45. NAT (Dynamic) Part 2

More About Static NAT

Static NAT involves configuring fixed one-to-one mappings between private IP addresses and public IP addresses.
When traffic from an internal host is sent to an external network, the router translates the source address.

This mapping also allows external hosts to access the internal host using its inside global address.

In Dynamic NAT, the router dynamically maps inside local addresses to inside global addresses as needed.
An Access Control List (ACL) is used to determine which traffic should be translated:
- If the source IP is permitted, it will be translated.
- If the source IP is denied, it will not be translated.
💡 Note: Packet traffic will not be dropped if the source IP is denied.
A NAT pool defines the available inside global addresses.
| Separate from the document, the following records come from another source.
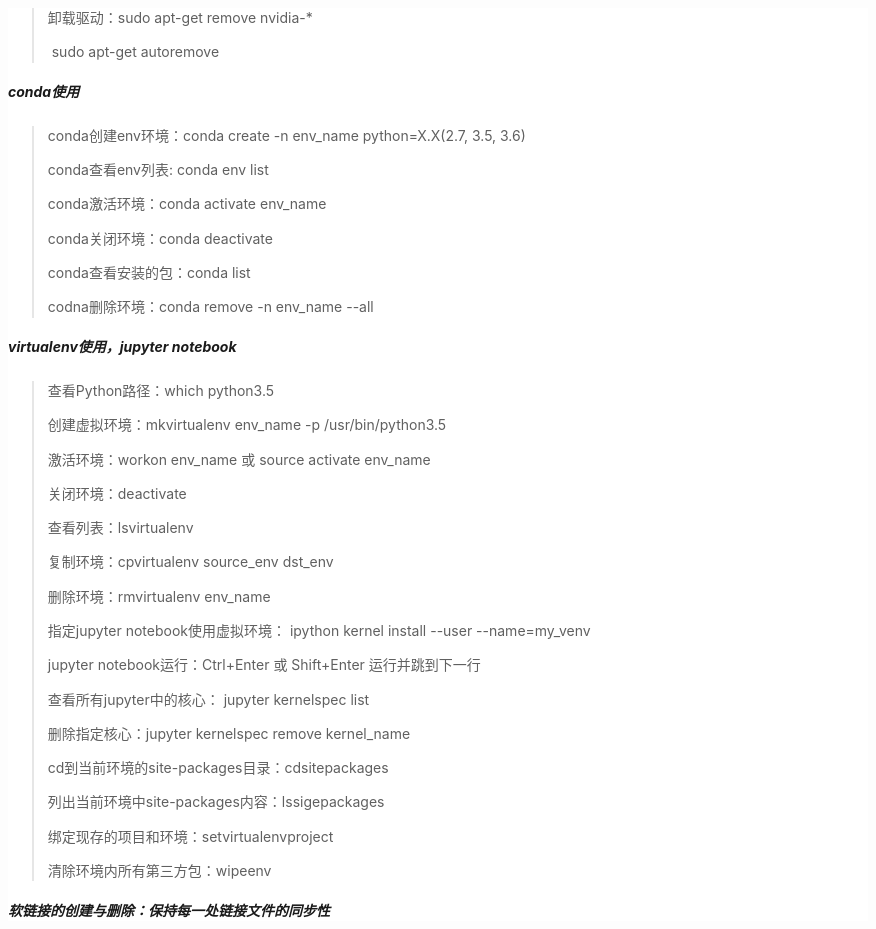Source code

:>
>卸载驱动：sudo apt-get remove nvidia-*
>
>​					sudo apt-get autoremove

##### conda使用

> conda创建env环境：conda create -n env_name python=X.X(2.7, 3.5, 3.6)
>
> conda查看env列表: conda env list
>
> conda激活环境：conda activate env_name
>
> conda关闭环境：conda deactivate
>
> conda查看安装的包：conda list
>
> codna删除环境：conda remove -n env_name --all

##### virtualenv使用，jupyter notebook

> 查看Python路径：which python3.5
>
> 创建虚拟环境：mkvirtualenv env_name -p /usr/bin/python3.5
>
> 激活环境：workon env_name  或 source activate env_name
>
> 关闭环境：deactivate
>
> 查看列表：lsvirtualenv
>
> 复制环境：cpvirtualenv source_env dst_env
>
> 删除环境：rmvirtualenv env_name
>
> 指定jupyter notebook使用虚拟环境： ipython kernel install --user --name=my_venv
>
> jupyter notebook运行：Ctrl+Enter   或 Shift+Enter 运行并跳到下一行
>
> 查看所有jupyter中的核心： jupyter kernelspec list
>
> 删除指定核心：jupyter kernelspec remove kernel_name
>
> cd到当前环境的site-packages目录：cdsitepackages
>
> 列出当前环境中site-packages内容：lssigepackages
>
> 绑定现存的项目和环境：setvirtualenvproject
>
> 清除环境内所有第三方包：wipeenv

##### 软链接的创建与删除：保持每一处链接文件的同步性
Despite being dynamically assigned, the mappings remain one-to-one (one inside local IP address per inside global IP address).
If there are not enough inside global IP addresses available (i.e., all are in use), it is referred to as NAT Pool Exhaustion.
- If a packet from another inside host arrives and requires NAT but no addresses are available, the router will drop the packet.
- The host will be unable to access outside networks until one of the inside global IP addresses becomes available.
- Dynamic NAT entries will automatically time out if not used, or they can be cleared manually.
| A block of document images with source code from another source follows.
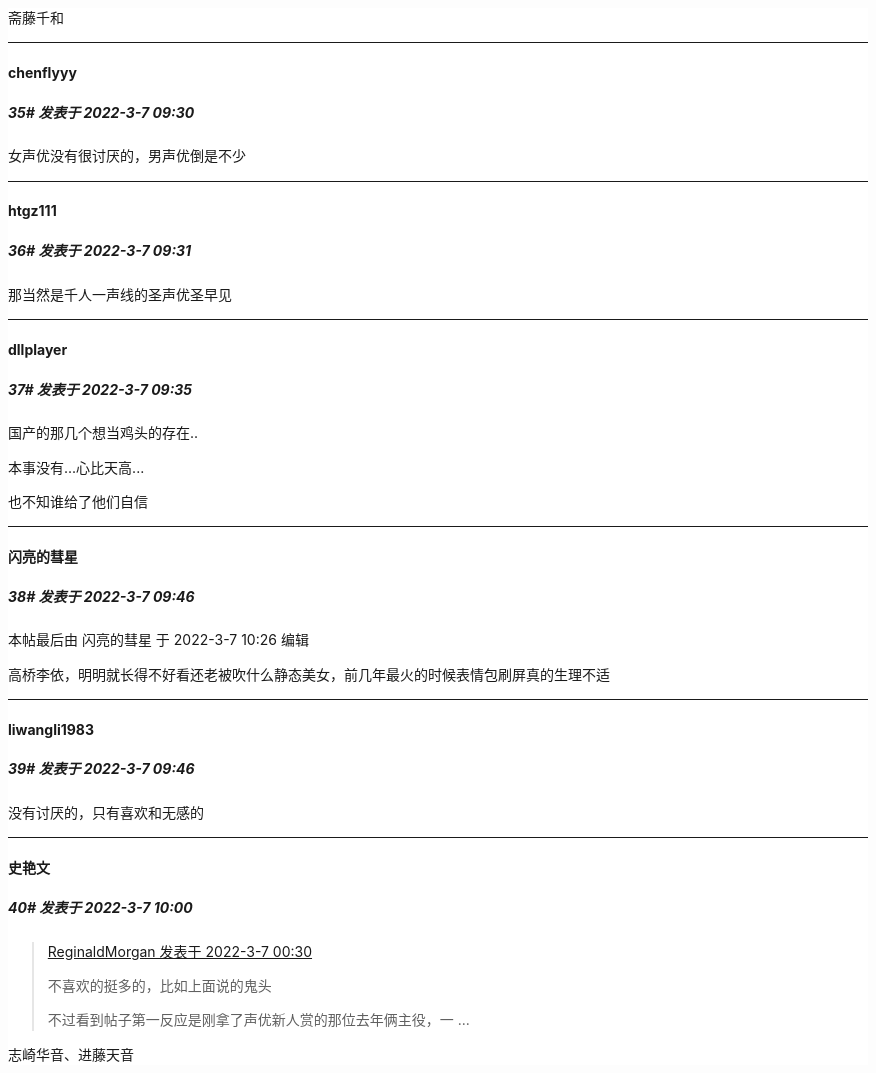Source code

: 斋藤千和

*****

####  chenflyyy  
##### 35#       发表于 2022-3-7 09:30

女声优没有很讨厌的，男声优倒是不少

*****

####  htgz111  
##### 36#       发表于 2022-3-7 09:31

那当然是千人一声线的圣声优圣早见

*****

####  dllplayer  
##### 37#       发表于 2022-3-7 09:35

国产的那几个想当鸡头的存在..

本事没有...心比天高...

也不知谁给了他们自信

*****

####  闪亮的彗星  
##### 38#       发表于 2022-3-7 09:46

 本帖最后由 闪亮的彗星 于 2022-3-7 10:26 编辑 

高桥李依，明明就长得不好看还老被吹什么静态美女，前几年最火的时候表情包刷屏真的生理不适

*****

####  liwangli1983  
##### 39#       发表于 2022-3-7 09:46

没有讨厌的，只有喜欢和无感的

*****

####  史艳文  
##### 40#       发表于 2022-3-7 10:00

<blockquote><a href="httphttps://bbs.saraba1st.com/2b/forum.php?mod=redirect&amp;goto=findpost&amp;pid=54944644&amp;ptid=2056385" target="_blank">ReginaldMorgan 发表于 2022-3-7 00:30</a>

不喜欢的挺多的，比如上面说的鬼头

不过看到帖子第一反应是刚拿了声优新人赏的那位去年俩主役，一 ...</blockquote>
志崎华音、进藤天音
In this example, 192.168.0.167 times out and 192.168.0.98 is assigned as its translated source IP.

To view NAT translations, use the command:

show ip nat translations

PAT (Port Address Translation) translates both the IP address and the port number when necessary.
By using a unique port number for each communication flow, a single public IP address can be shared by many different internal hosts.
- Since port numbers are 16 bits long, there are over 65,000 available port numbers.
The router tracks which inside local address is using which inside global address and port.